Your tasks →
1. Answer these questions from the passage on current account interest:
(a) What position does David Black hold, and at which firm?
(b) What rate did all banks once typically pay on current account balances?
(c) How much cash does First Direct give for switching an account to it?
2. Copy word for word everything in the current account interest passage from "If, like most" down to "8.5 per cent.".

To make matters more confusing, most banks have overhauled their charges over the past 18 months, each in a completely different manner. While every one of them claims that their new system is fairer and easier to understand, you'll need plenty of time and patience if you want to try and get your head around each of the bank's offerings.

"Different types of account suit different types of people," says David Black, the head of banking at financial analysts Defaqto. "If you never go overdrawn, for example, you should go for an account with good credit interest."

The good news is that we've done the hard work for you. Once you've worked out what sort of banking customer you are – regularly overdrawn, always in the black, or a bit of both – we can help point you in the direction of the best providers.

If you're always in credit

While all banks used to typically pay customers a paltry rate of just 0.1 per cent on their current account balances, most now offer at least one or two types of account that will pay you a relatively competitive rate – and the likes of Abbey and Alliance & Leicester will even start you off with a rate of 8 per cent or more.

Although this may seem very attractive at first glance, it's worth considering how much value you're really getting from interest on your current account.

If, like most people, you schedule your mortgage or rent, and your direct debits, to come out of your account a day or two after pay day, then it's likely that your average balance will only ever be a few hundred pounds, reducing towards zero as the month goes on. In this case, the amount of interest you make will be relatively small – even at rates of 8 or 8.5 per cent.

If, for example, you're paid £2,500 on the first of the month, and your rent and direct debits (worth say £1,500) are taken from your account on the third, after which your balance reduces to zero over the next 28 days, you'll only earn interest of around £20 over the course of the year, if your bank is paying you 4 per cent.

Even if you take Abbey's 8 per cent or A&L's 8.5 per cent – which only apply for the first year – you'll still be making less than £50 during that year. Not so impressive when you consider that First Direct will give you £100 cash for switching your account to them.

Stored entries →
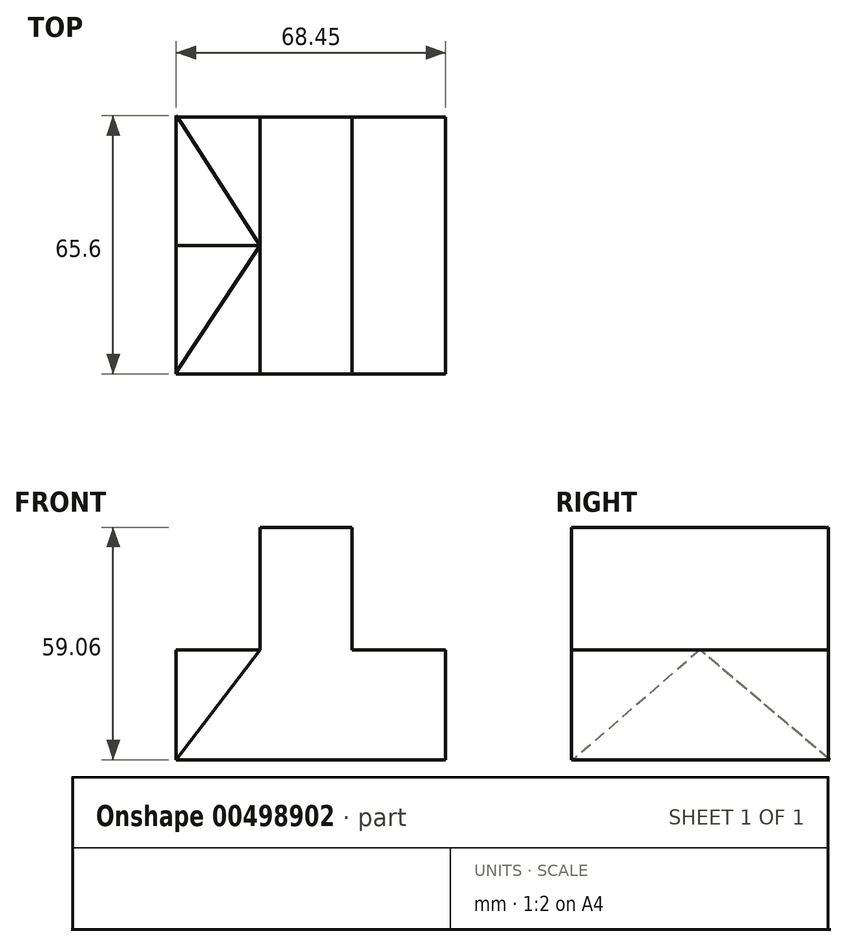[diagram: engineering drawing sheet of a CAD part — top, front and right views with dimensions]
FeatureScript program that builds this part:
annotation { "Feature Type Name" : "Feature", "Feature Type Description" : "" }
export const myFeature = defineFeature(function(context is Context, id is Id, definition is map)
    precondition{}
    {
        {
            var Q0;
            Q0=qCreatedBy(makeId("Front.planeOp"),FACE);
            var sketch = newSketch(context, id + "F0", { "sketchPlane" : qUnion([Q0])});
            skLineSegment(sketch, "E0", {"start": v(0, 0) * mm, "end": v(68.45, 0) * mm});
            skLineSegment(sketch, "E1", {"start": v(68.45, 0) * mm, "end": v(68.45, 27.93) * mm});
            skLineSegment(sketch, "E2", {"start": v(68.45, 27.93) * mm, "end": v(44.64, 27.93) * mm});
            skLineSegment(sketch, "E3", {"start": v(44.64, 27.93) * mm, "end": v(44.64, 59.06) * mm});
            skLineSegment(sketch, "E4", {"start": v(44.64, 59.06) * mm, "end": v(21.29, 59.06) * mm});
            skLineSegment(sketch, "E5", {"start": v(21.29, 59.06) * mm, "end": v(21.29, 27.93) * mm});
            skLineSegment(sketch, "E6", {"start": v(21.29, 27.93) * mm, "end": v(0, 0) * mm});
            skSolve(sketch);
        }
        {
            var Q0;
            Q0=makeQuery(id+"F0.imprint","IMPRINT",FACE,{"disambiguationData":[TD([[makeQuery(id+"F0.imprint","IMPRINT",EDGE,{"derivedFrom":sQuery(id+"F0.wireOp",EDGE,"E0")}),1.0]])]});
            extrude(context, id + "F1", {"entities" : qUnion([Q0]), "endBound" : BoundingType.SYMMETRIC, "depth" : 65.2 * mm});
        }
        {
            var Q0;
            Q0=qCreatedBy(makeId("Right.planeOp"),FACE);
            var sketch = newSketch(context, id + "F2", { "sketchPlane" : qUnion([Q0])});
            skLineSegment(sketch, "E7.0", {"start": v(-32.6, 27.93) * mm, "end": v(32.6, 27.93) * mm, "construction": true});
            skLineSegment(sketch, "E8", {"start": v(33, 0) * mm, "end": v(0, 27.93) * mm});
            skLineSegment(sketch, "E9", {"start": v(0, 27.93) * mm, "end": v(-32.26, 0) * mm});
            skLineSegment(sketch, "E10", {"start": v(-32.26, 0) * mm, "end": v(33, 0) * mm});
            skSolve(sketch);
        }
        {
            var Q0;
            Q0=makeQuery(id+"F2.imprint","IMPRINT",FACE,{"disambiguationData":[TD([[makeQuery(id+"F2.imprint","IMPRINT",EDGE,{"derivedFrom":sQuery(id+"F2.wireOp",EDGE,"E8")}),1.0]])]});
            var Q1;
            Q1=makeQuery(id+"F1.opExtrude","SWEPT_FACE",FACE,{"disambiguationData":[OSD([sQuery(id+"F0.wireOp",EDGE,"E6")])]});
            extrude(context, id + "F3", {"entities" : qUnion([Q0]), "operationType" : NewBodyOperationType.ADD, "endBound" : BoundingType.UP_TO_SURFACE, "endBoundEntityFace" : qUnion([Q1]), "depth" : 25 * mm});
        }
    });
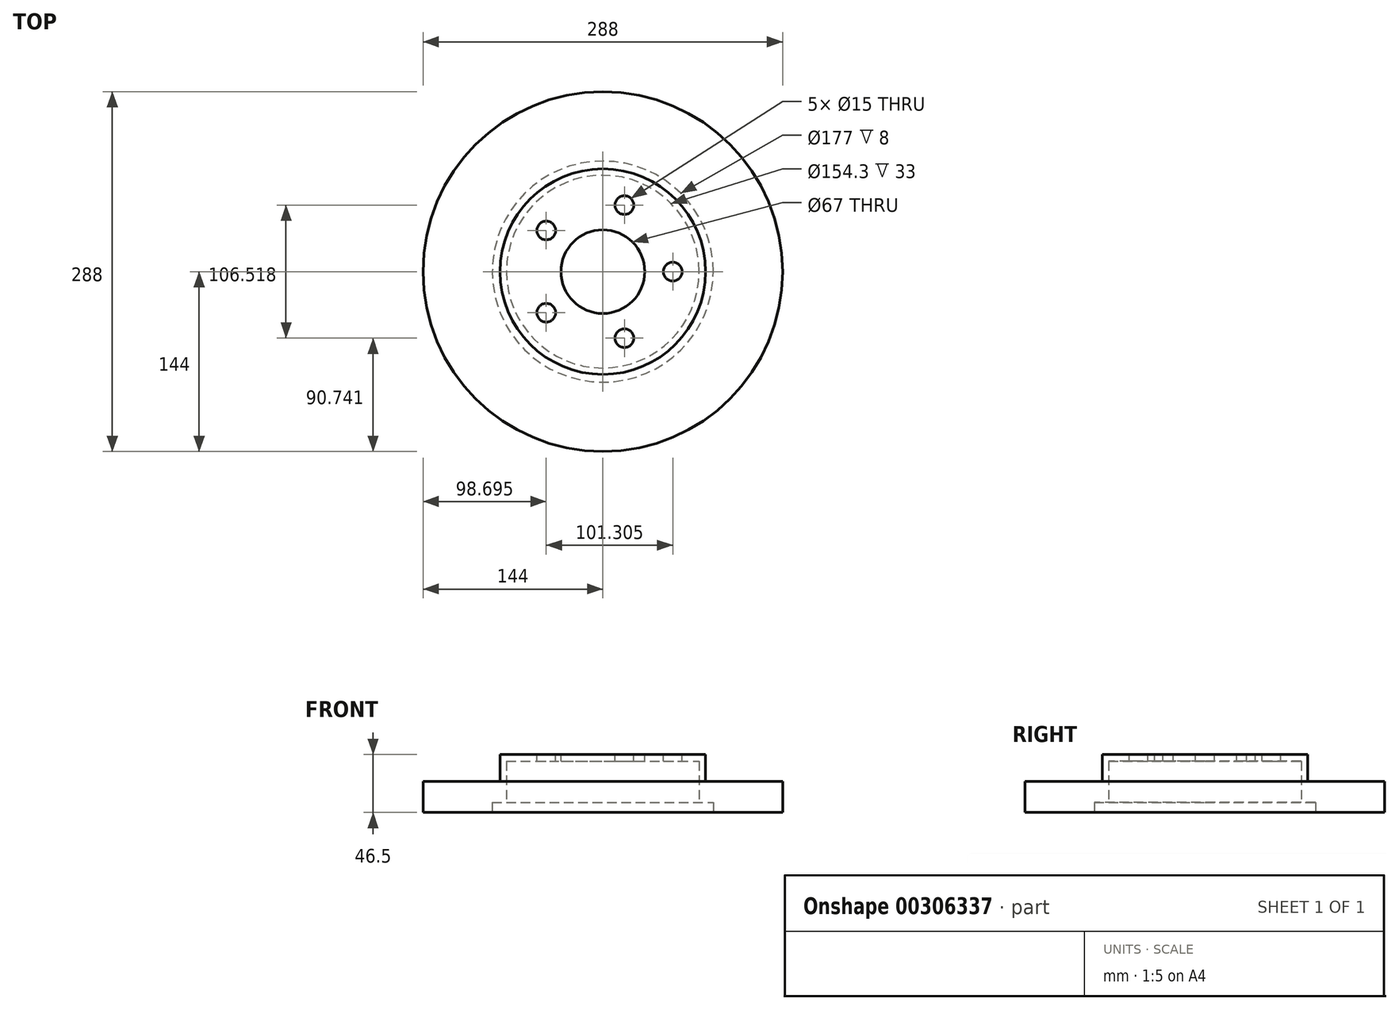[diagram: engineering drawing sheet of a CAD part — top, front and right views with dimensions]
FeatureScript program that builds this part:
annotation { "Feature Type Name" : "Feature", "Feature Type Description" : "" }
export const myFeature = defineFeature(function(context is Context, id is Id, definition is map)
    precondition{}
    {
        {
            var Q0;
            Q0=qCreatedBy(makeId("Top.planeOp"),FACE);
            var sketch = newSketch(context, id + "F0", { "sketchPlane" : qUnion([Q0])});
            skCircle(sketch, "E0", {"center": v(0, 0) * mm, "radius": 144 * mm});
            skSolve(sketch);
        }
        {
            var Q0;
            Q0 = qSketchRegion(id + "F0", true);
            extrude(context, id + "F1", {"entities" : qUnion([Q0]), "depth" : 25 * mm});
        }
        {
            var Q0;
            Q0=makeQuery(id+"F1.opExtrude","CAP_FACE",FACE,{"disambiguationData":[OSD([sQuery(id+"F0.wireOp",EDGE,"E0")])],"isStart":false});
            var sketch = newSketch(context, id + "F2", { "sketchPlane" : qUnion([Q0])});
            skCircle(sketch, "E1", {"center": v(0, 0) * mm, "radius": 82.3 * mm});
            skSolve(sketch);
        }
        {
            var Q0;
            Q0 = qSketchRegion(id + "F2", true);
            extrude(context, id + "F3", {"entities" : qUnion([Q0]), "operationType" : NewBodyOperationType.ADD, "depth" : 21.5 * mm});
        }
        {
            var Q0;
            Q0=makeQuery(id+"F1.opExtrude","CAP_FACE",FACE,{"disambiguationData":[OSD([sQuery(id+"F0.wireOp",EDGE,"E0")])],"isStart":true});
            var sketch = newSketch(context, id + "F4", { "sketchPlane" : qUnion([Q0])});
            skCircle(sketch, "E2", {"center": v(0, 0) * mm, "radius": 77.15 * mm});
            skSolve(sketch);
        }
        {
            var Q0;
            Q0 = qSketchRegion(id + "F4", true);
            extrude(context, id + "F5", {"entities" : qUnion([Q0]), "operationType" : NewBodyOperationType.REMOVE, "oppositeDirection" : true, "depth" : 41 * mm});
        }
        {
            var Q0;
            Q0=makeQuery(id+"F1.opExtrude","CAP_FACE",FACE,{"disambiguationData":[OSD([sQuery(id+"F0.wireOp",EDGE,"E0")])],"isStart":true});
            var sketch = newSketch(context, id + "F6", { "sketchPlane" : qUnion([Q0])});
            skCircle(sketch, "E3", {"center": v(0, 0) * mm, "radius": 88.5 * mm});
            skSolve(sketch);
        }
        {
            var Q0;
            Q0 = qSketchRegion(id + "F6", true);
            extrude(context, id + "F7", {"entities" : qUnion([Q0]), "operationType" : NewBodyOperationType.REMOVE, "oppositeDirection" : true, "depth" : 8 * mm});
        }
        {
            var Q0;
            Q0=makeQuery(id+"F3.opExtrude","CAP_FACE",FACE,{"disambiguationData":[OSD([sQuery(id+"F2.wireOp",EDGE,"E1")])],"isStart":false});
            var sketch = newSketch(context, id + "F8", { "sketchPlane" : qUnion([Q0])});
            skCircle(sketch, "E4", {"center": v(0, 0) * mm, "radius": 33.5 * mm});
            skCircle(sketch, "E5", {"center": v(56, 0) * mm, "radius": 7.5 * mm});
            skCircle(sketch, "E6.1.0", {"center": v(17.3, 53.26) * mm, "radius": 7.5 * mm});
            skCircle(sketch, "E6.2.0", {"center": v(-45.3, 32.92) * mm, "radius": 7.5 * mm});
            skCircle(sketch, "E6.3.0", {"center": v(-45.3, -32.92) * mm, "radius": 7.5 * mm});
            skCircle(sketch, "E6.4.0", {"center": v(17.3, -53.26) * mm, "radius": 7.5 * mm});
            skSolve(sketch);
        }
        {
            var Q0;
            Q0 = qSketchRegion(id + "F8", true);
            extrude(context, id + "F9", {"entities" : qUnion([Q0]), "operationType" : NewBodyOperationType.REMOVE, "oppositeDirection" : true, "depth" : 25 * mm});
        }
    });
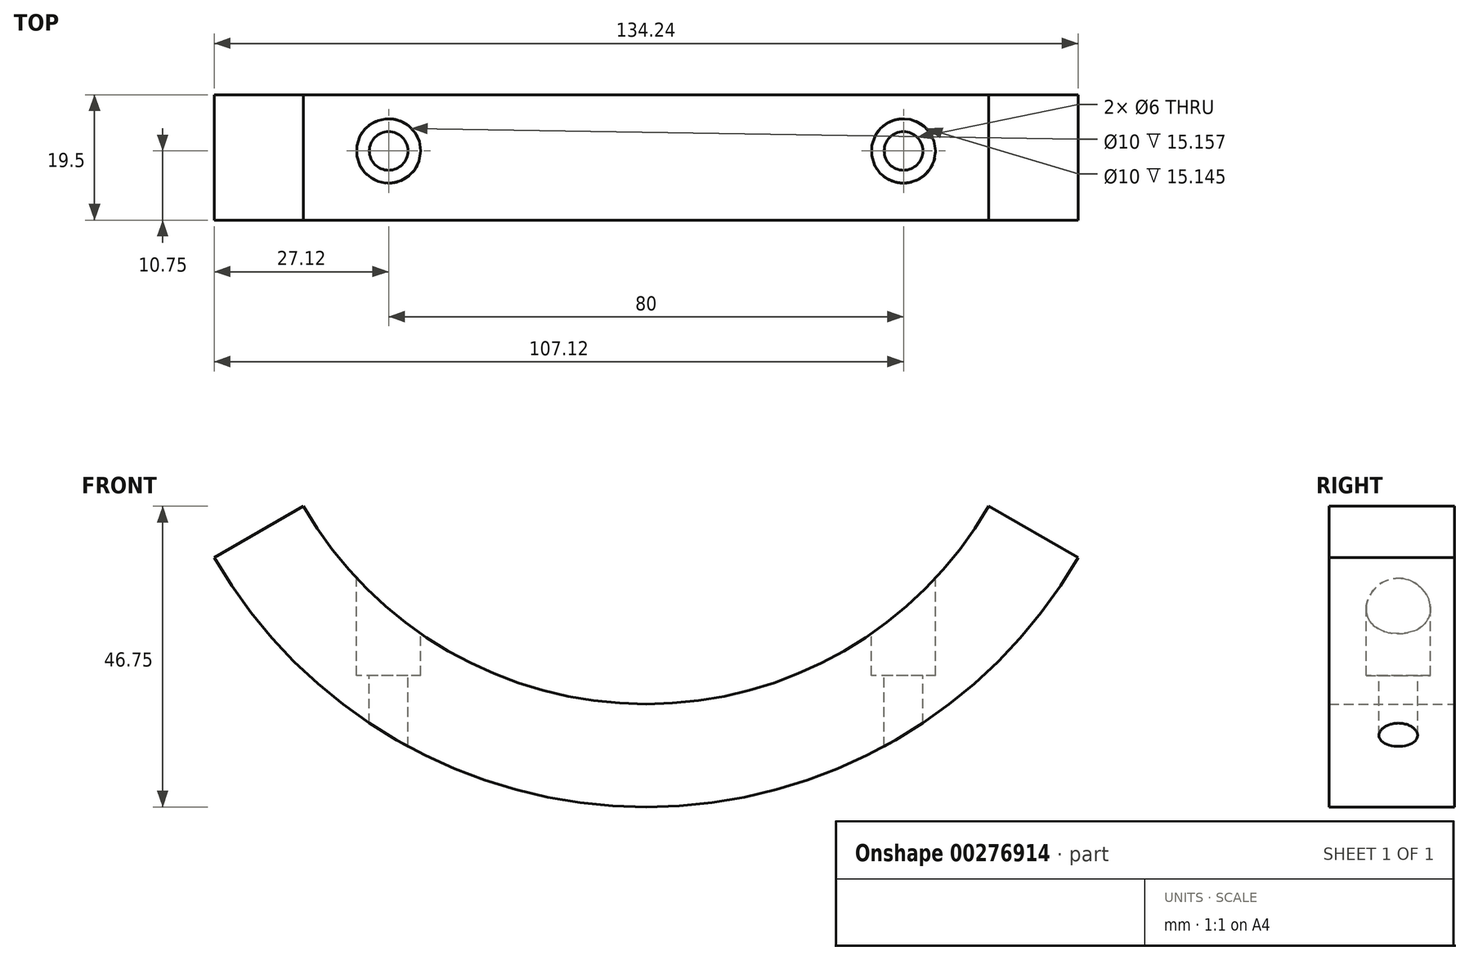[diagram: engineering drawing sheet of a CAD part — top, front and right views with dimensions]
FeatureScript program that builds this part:
annotation { "Feature Type Name" : "Feature", "Feature Type Description" : "" }
export const myFeature = defineFeature(function(context is Context, id is Id, definition is map)
    precondition{}
    {
        {
            var Q0;
            Q0=qCreatedBy(makeId("Front.planeOp"),FACE);
            var sketch = newSketch(context, id + "F0", { "sketchPlane" : qUnion([Q0])});
            skLineSegment(sketch, "E0", {"start": v(0, 66.63) * mm, "end": v(0, -19.37) * mm, "construction": true});
            skPoint(sketch, "E0.endSnap0", {"position": v(0, -12) * mm});
            skArc(sketch, "E1", {"start": v(-67.12, 27.88) * mm, "mid": v(0, -10.87) * mm, "end": v(67.12, 27.88) * mm});
            skArc(sketch, "E2", {"start": v(-53.26, 35.88) * mm, "mid": v(0, 5.13) * mm, "end": v(53.26, 35.88) * mm});
            skLineSegment(sketch, "E3", {"start": v(-67.12, 27.88) * mm, "end": v(-53.26, 35.88) * mm});
            skLineSegment(sketch, "E4", {"start": v(53.26, 35.88) * mm, "end": v(67.12, 27.88) * mm});
            skLineSegment(sketch, "E5", {"start": v(0, -10.87) * mm, "end": v(0, 5.13) * mm, "construction": true});
            skSolve(sketch);
        }
        {
            var Q0;
            Q0=qSketchRegion(id+"F0",true);
            extrude(context, id + "F1", {"entities" : qUnion([Q0]), "depth" : 19.5 * mm});
        }
        {
            var Q0;
            Q0=qCreatedBy(makeId("Top.planeOp"),FACE);
            cPlane(context, id + "F2", {"entities" : qUnion([Q0]), "cplaneType" : CPlaneType.OFFSET, "offset" : 50 * mm, "width" : 150 * mm, "height" : 150 * mm});
        }
        {
            var Q0;
            Q0=qCreatedBy(id+"F2.planeOp",FACE);
            var sketch = newSketch(context, id + "F3", { "sketchPlane" : qUnion([Q0])});
            skCircle(sketch, "E6.0", {"center": v(-40, -8.75) * mm, "radius": 3 * mm});
            skCircle(sketch, "E6.1", {"center": v(40, -8.75) * mm, "radius": 3 * mm});
            skCircle(sketch, "E7", {"center": v(-40, -8.75) * mm, "radius": 5 * mm});
            skCircle(sketch, "E8", {"center": v(40, -8.75) * mm, "radius": 5 * mm});
            skSolve(sketch);
        }
        {
            var Q0;
            Q0=makeQuery(id+"F3.imprint","IMPRINT",FACE,{"disambiguationData":[TD([[makeQuery(id+"F3.imprint","IMPRINT",EDGE,{"derivedFrom":sQuery(id+"F3.wireOp",EDGE,"E6.0")}),1.0]])]});
            var Q1;
            Q1=makeQuery(id+"F3.imprint","IMPRINT",FACE,{"disambiguationData":[TD([[makeQuery(id+"F3.imprint","IMPRINT",EDGE,{"derivedFrom":sQuery(id+"F3.wireOp",EDGE,"E6.1")}),1.0]])]});
            extrude(context, id + "F4", {"entities" : qUnion([Q0, Q1]), "operationType" : NewBodyOperationType.REMOVE, "endBound" : BoundingType.THROUGH_ALL, "oppositeDirection" : true, "depth" : 8 * mm});
        }
        {
            var Q0;
            Q0=makeQuery(id+"F3.imprint","IMPRINT",FACE,{"disambiguationData":[TD([[makeQuery(id+"F3.imprint","IMPRINT",EDGE,{"derivedFrom":sQuery(id+"F3.wireOp",EDGE,"E6.1")}),-1.0]])]});
            var Q1;
            Q1=makeQuery(id+"F3.imprint","IMPRINT",FACE,{"disambiguationData":[TD([[makeQuery(id+"F3.imprint","IMPRINT",EDGE,{"derivedFrom":sQuery(id+"F3.wireOp",EDGE,"E6.0")}),-1.0]])]});
            extrude(context, id + "F5", {"entities" : qUnion([Q0, Q1]), "operationType" : NewBodyOperationType.REMOVE, "oppositeDirection" : true, "depth" : 40.43 * mm});
        }
        {
            var Q0;
            Q0=qCreatedBy(makeId("Right.planeOp"),FACE);
            cPlane(context, id + "F6", {"entities" : qUnion([Q0]), "cplaneType" : CPlaneType.OFFSET, "offset" : 32 * mm, "width" : 150 * mm, "height" : 150 * mm});
        }
    });
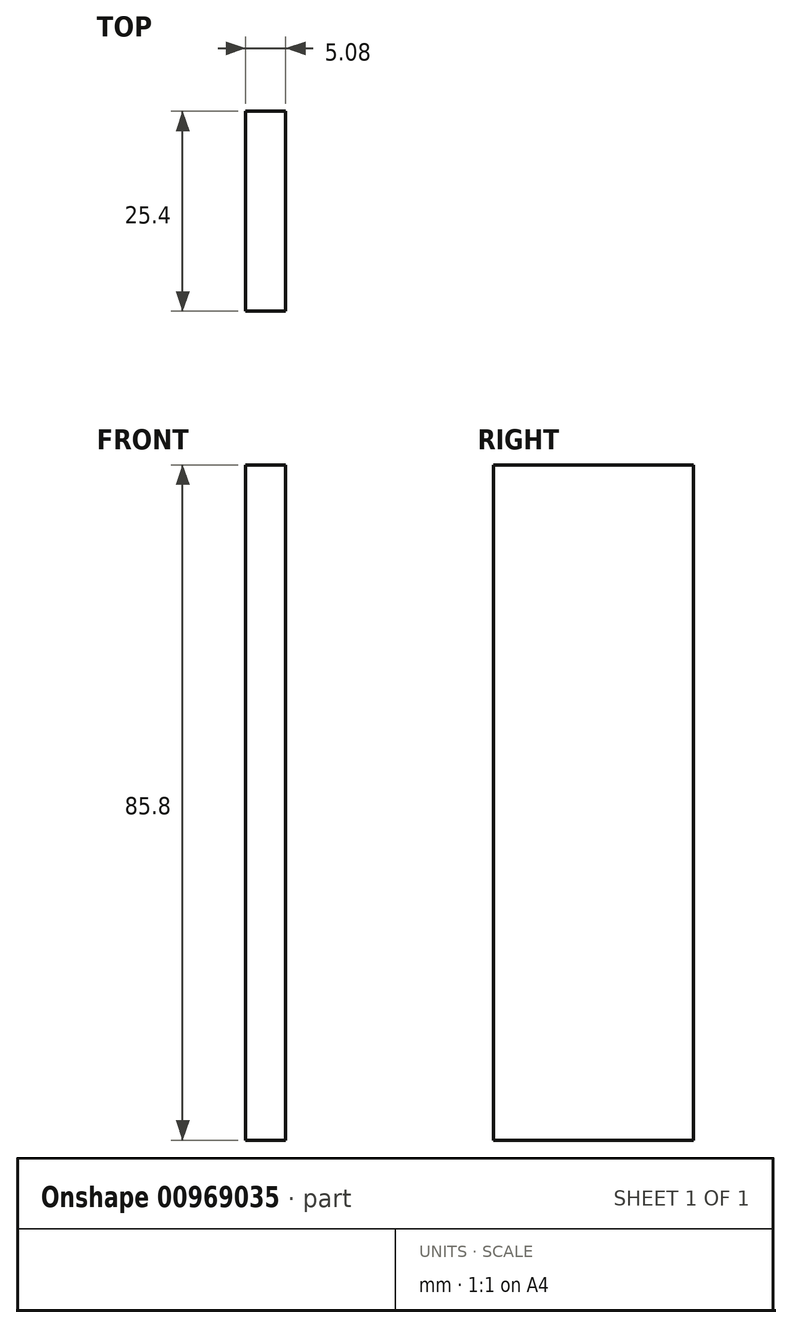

Results for each task →
1.
(a) He is the head of banking at financial analysts Defaqto.
(b) 0.1 per cent.
(c) £100.

2.
If, like most people, you schedule your mortgage or rent, and your direct debits, to come out of your account a day or two after pay day, then it's likely that your average balance will only ever be a few hundred pounds, reducing towards zero as the month goes on. In this case, the amount of interest you make will be relatively small – even at rates of 8 or 8.5 per cent.